Pour la nouvelle campagne 2025/2026 en cours, le Cocobod table sur une récolte de 650 000 tonnes. Dans le pays où entre 70 et 80 % de la récolte est engagée dans des contrats à terme, les prévisions de production pour la nouvelle campagne suggèrent que les industriels devraient encore fonctionner en sous-capacité.
Escalade tarifaire
D’un autre côté, la configuration actuelle du marché mondial encourage les expéditions de la matière première sous forme brute et désavantage les expéditions de cacao transformé. Dans une démarche protectionniste, l’Union européenne, principal débouché pour la filière ghanéenne, impose des taxes nulles sur les importations de fèves de cacao tandis que la pâte de cacao peut être imposée à près de 9,6 % et le chocolat fini jusqu’à 25 % en droits standards sur son marché.
Le flux des exportations révèle d’ailleurs une forte dépendance de l’industrie ghanéenne à la commercialisation de fèves de cacao non transformées. Les données compilées sur la plateforme Trade Map indiquent en effet que la filière ghanéenne a engrangé près de 2,9 milliards $ de recettes d’exportation en 2024, dont 55 % proviennent des fèves de cacao, 24 % de la pâte de cacao, 14 % du beurre de cacao, environ 4 % de la poudre de cacao et moins de 1 % de chocolat.
Surmonter les obstacles
Face à ces défis, le Ghana est en quête de solutions. La sortie de la vice-présidente suggère une prise de conscience des obstacles à surmonter pour concrétiser les plans d’industrialisation. Pour la question du financement, Mme Opoku-Agyemang a indiqué que le pays mise sur un renforcement des partenariats établis avec l’Union européenne. « J’ai plaidé en faveur de modèles structurés de financement mixte, combinant investissement en capital, fonds de roulement abordables, mécanismes de partage des risques et appui technique, en particulier pour les petits transformateurs et les opérateurs ruraux. L’Initiative européenne pour un cacao durable et le cadre Global Gateway sont bien positionnés pour concrétiser de tels partenariats », a-t-elle déclaré. Elle a également exhorté les partenaires mondiaux à revoir les hausses tarifaires qui pénalisent les exportations de cacao transformé.

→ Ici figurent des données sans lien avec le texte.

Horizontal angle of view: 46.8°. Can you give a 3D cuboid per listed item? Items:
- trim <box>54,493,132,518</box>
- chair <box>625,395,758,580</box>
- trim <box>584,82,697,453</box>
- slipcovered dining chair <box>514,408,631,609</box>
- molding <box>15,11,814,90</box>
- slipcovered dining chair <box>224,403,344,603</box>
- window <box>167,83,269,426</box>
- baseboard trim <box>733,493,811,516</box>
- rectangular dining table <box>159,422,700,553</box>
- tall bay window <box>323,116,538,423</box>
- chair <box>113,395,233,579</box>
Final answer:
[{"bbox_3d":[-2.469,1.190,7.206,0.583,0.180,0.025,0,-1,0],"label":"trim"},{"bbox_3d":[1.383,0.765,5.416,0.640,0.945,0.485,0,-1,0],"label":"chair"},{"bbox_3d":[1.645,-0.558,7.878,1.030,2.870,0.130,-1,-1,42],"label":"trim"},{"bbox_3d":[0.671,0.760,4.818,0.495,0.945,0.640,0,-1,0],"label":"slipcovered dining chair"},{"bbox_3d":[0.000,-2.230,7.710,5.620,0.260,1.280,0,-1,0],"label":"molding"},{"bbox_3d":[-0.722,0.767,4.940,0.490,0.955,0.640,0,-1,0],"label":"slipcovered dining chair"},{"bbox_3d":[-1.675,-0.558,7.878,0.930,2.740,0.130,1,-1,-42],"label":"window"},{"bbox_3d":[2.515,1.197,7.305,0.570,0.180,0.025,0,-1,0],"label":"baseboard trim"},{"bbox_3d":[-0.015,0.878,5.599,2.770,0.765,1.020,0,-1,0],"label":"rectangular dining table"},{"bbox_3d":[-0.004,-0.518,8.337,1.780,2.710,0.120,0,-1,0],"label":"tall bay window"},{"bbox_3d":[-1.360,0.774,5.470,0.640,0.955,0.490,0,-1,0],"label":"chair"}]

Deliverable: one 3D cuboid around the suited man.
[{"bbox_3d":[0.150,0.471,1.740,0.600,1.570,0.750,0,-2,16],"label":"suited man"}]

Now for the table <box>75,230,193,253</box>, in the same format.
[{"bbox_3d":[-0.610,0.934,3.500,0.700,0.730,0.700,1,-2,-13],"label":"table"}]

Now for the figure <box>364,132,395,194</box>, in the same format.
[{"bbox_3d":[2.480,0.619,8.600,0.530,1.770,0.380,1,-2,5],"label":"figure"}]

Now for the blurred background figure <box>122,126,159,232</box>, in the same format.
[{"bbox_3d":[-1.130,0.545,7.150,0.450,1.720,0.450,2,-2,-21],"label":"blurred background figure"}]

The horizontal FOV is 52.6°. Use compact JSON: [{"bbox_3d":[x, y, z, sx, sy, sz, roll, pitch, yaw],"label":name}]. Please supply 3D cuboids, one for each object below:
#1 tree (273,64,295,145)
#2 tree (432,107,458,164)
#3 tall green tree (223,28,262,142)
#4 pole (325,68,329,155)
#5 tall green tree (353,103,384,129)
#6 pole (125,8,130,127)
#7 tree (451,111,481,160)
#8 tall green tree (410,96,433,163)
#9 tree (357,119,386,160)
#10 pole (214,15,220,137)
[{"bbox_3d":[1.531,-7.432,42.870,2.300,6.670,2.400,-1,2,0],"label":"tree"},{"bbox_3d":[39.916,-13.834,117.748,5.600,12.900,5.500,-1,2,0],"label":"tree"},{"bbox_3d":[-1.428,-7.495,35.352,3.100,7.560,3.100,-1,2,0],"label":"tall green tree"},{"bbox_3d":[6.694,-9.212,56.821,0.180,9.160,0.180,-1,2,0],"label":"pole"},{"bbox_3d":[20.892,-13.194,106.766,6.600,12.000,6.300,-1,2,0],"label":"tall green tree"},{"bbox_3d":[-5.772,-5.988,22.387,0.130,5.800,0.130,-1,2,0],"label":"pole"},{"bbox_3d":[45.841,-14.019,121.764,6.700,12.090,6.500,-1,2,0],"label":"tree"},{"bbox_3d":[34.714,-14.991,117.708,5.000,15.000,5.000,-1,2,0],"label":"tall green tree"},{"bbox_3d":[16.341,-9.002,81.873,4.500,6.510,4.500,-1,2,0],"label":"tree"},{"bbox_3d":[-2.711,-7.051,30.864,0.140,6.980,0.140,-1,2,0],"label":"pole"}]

En ce qui concerne l’offre insuffisante de cacao pour alimenter les unités de transformation locales, les autorités ghanéennes ont déjà lancé plusieurs plans d’action pour redresser la production nationale. Parmi les initiatives récentes, l’annonce en juin dernier de l’acquisition prévue de 200 000 hectares de terres agricoles au profit du Cocobod vise à développer de nouvelles plantations industrielles. L’objectif est de compléter les activités des petits exploitants existants et d’augmenter l’offre de cacao sur le marché intérieur.
A ce stade, il est difficile de déterminer comment ces initiatives se traduiront concrètement dans le renforcement et la transformation de l’industrie locale. Une approche coordonnée ou une feuille de route claire sera nécessaire pour évaluer pleinement leur impact sur la filière cacao ghanéenne.